--- EXTRACTED ENTRIES ---

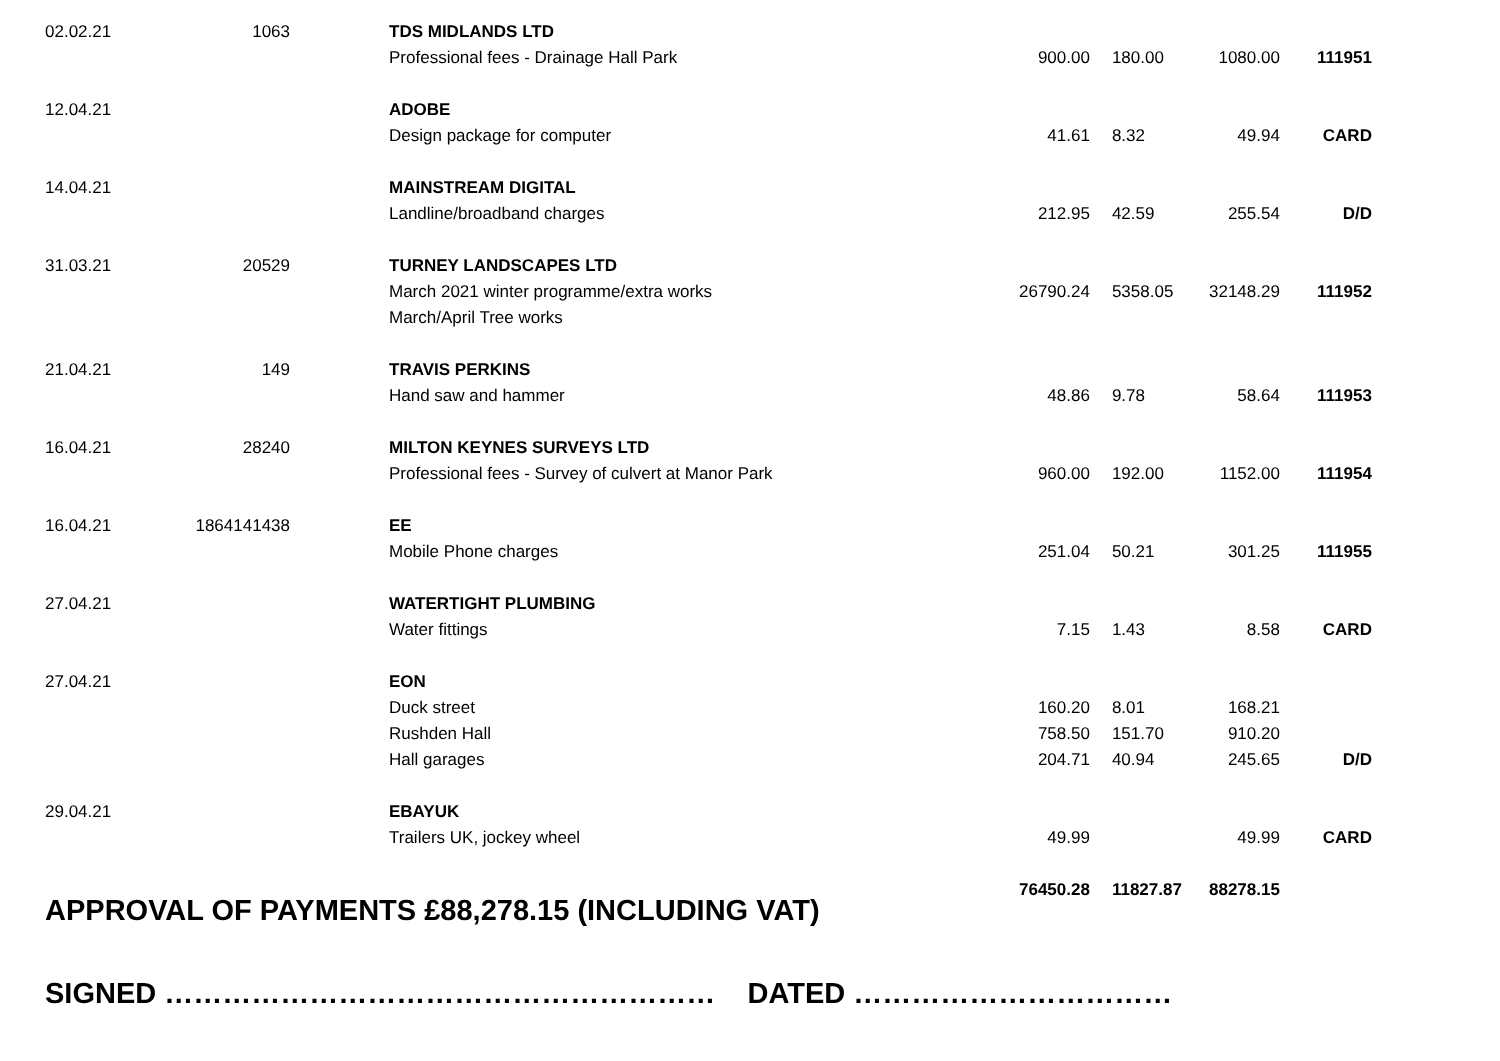| 02.02.21 | 1063 | TDS MIDLANDS LTD | | | | |
| | | Professional fees - Drainage Hall Park | 900.00 | 180.00 | 1080.00 | 111951 |
| 12.04.21 | | ADOBE | | | | |
| | | Design package for computer | 41.61 | 8.32 | 49.94 | CARD |
| 14.04.21 | | MAINSTREAM DIGITAL | | | | |
| | | Landline/broadband charges | 212.95 | 42.59 | 255.54 | D/D |
| 31.03.21 | 20529 | TURNEY LANDSCAPES LTD | | | | |
| | | March 2021 winter programme/extra works | 26790.24 | 5358.05 | 32148.29 | 111952 |
| | | March/April Tree works | | | | |
| 21.04.21 | 149 | TRAVIS PERKINS | | | | |
| | | Hand saw and hammer | 48.86 | 9.78 | 58.64 | 111953 |
| 16.04.21 | 28240 | MILTON KEYNES SURVEYS LTD | | | | |
| | | Professional fees - Survey of culvert at Manor Park | 960.00 | 192.00 | 1152.00 | 111954 |
| 16.04.21 | 1864141438 | EE | | | | |
| | | Mobile Phone charges | 251.04 | 50.21 | 301.25 | 111955 |
| 27.04.21 | | WATERTIGHT PLUMBING | | | | |
| | | Water fittings | 7.15 | 1.43 | 8.58 | CARD |
| 27.04.21 | | EON | | | | |
| | | Duck street | 160.20 | 8.01 | 168.21 | |
| | | Rushden Hall | 758.50 | 151.70 | 910.20 | |
| | | Hall garages | 204.71 | 40.94 | 245.65 | D/D |
| 29.04.21 | | EBAYUK | | | | |
| | | Trailers UK, jockey wheel | 49.99 | | 49.99 | CARD |
| | | | 76450.28 | 11827.87 | 88278.15 | |
APPROVAL OF PAYMENTS £88,278.15 (INCLUDING VAT)
SIGNED ………………………………………………… DATED ……………………………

---

Throughout the material, how many lines contain the string "CARD"? Answer with the number alone.

SOLUTION:
3